* _What you have to do_: Below are the records; copy out every line that holds the word "with".

[Collected data]
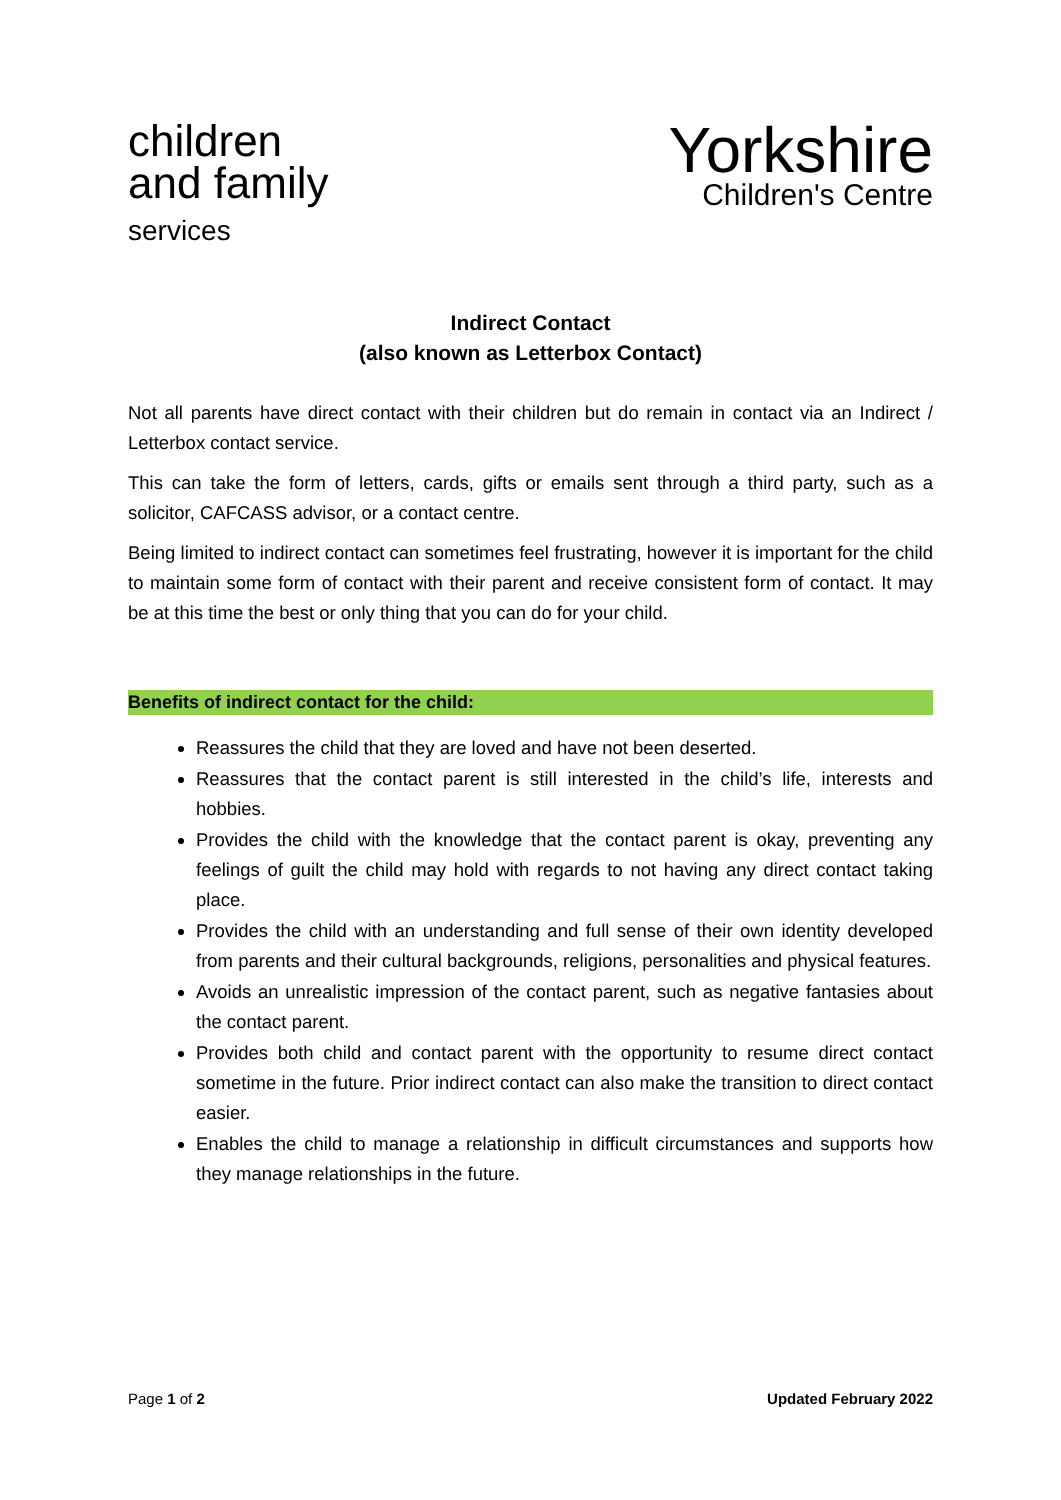children
and family
services
Yorkshire
Children's Centre
Indirect Contact
(also known as Letterbox Contact)
Not all parents have direct contact with their children but do remain in contact via an Indirect / Letterbox contact service.
This can take the form of letters, cards, gifts or emails sent through a third party, such as a solicitor, CAFCASS advisor, or a contact centre.
Being limited to indirect contact can sometimes feel frustrating, however it is important for the child to maintain some form of contact with their parent and receive consistent form of contact. It may be at this time the best or only thing that you can do for your child.
Benefits of indirect contact for the child:
Reassures the child that they are loved and have not been deserted.
Reassures that the contact parent is still interested in the child’s life, interests and hobbies.
Provides the child with the knowledge that the contact parent is okay, preventing any feelings of guilt the child may hold with regards to not having any direct contact taking place.
Provides the child with an understanding and full sense of their own identity developed from parents and their cultural backgrounds, religions, personalities and physical features.
Avoids an unrealistic impression of the contact parent, such as negative fantasies about the contact parent.
Provides both child and contact parent with the opportunity to resume direct contact sometime in the future. Prior indirect contact can also make the transition to direct contact easier.
Enables the child to manage a relationship in difficult circumstances and supports how they manage relationships in the future.
Page 1 of 2 Updated February 2022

* _Completed task_:
Not all parents have direct contact with their children but do remain in contact via an Indirect / Letterbox contact service.
Being limited to indirect contact can sometimes feel frustrating, however it is important for the child to maintain some form of contact with their parent and receive consistent form of contact. It may be at this time the best or only thing that you can do for your child.
Provides the child with the knowledge that the contact parent is okay, preventing any feelings of guilt the child may hold with regards to not having any direct contact taking place.
Provides the child with an understanding and full sense of their own identity developed from parents and their cultural backgrounds, religions, personalities and physical features.
Provides both child and contact parent with the opportunity to resume direct contact sometime in the future. Prior indirect contact can also make the transition to direct contact easier.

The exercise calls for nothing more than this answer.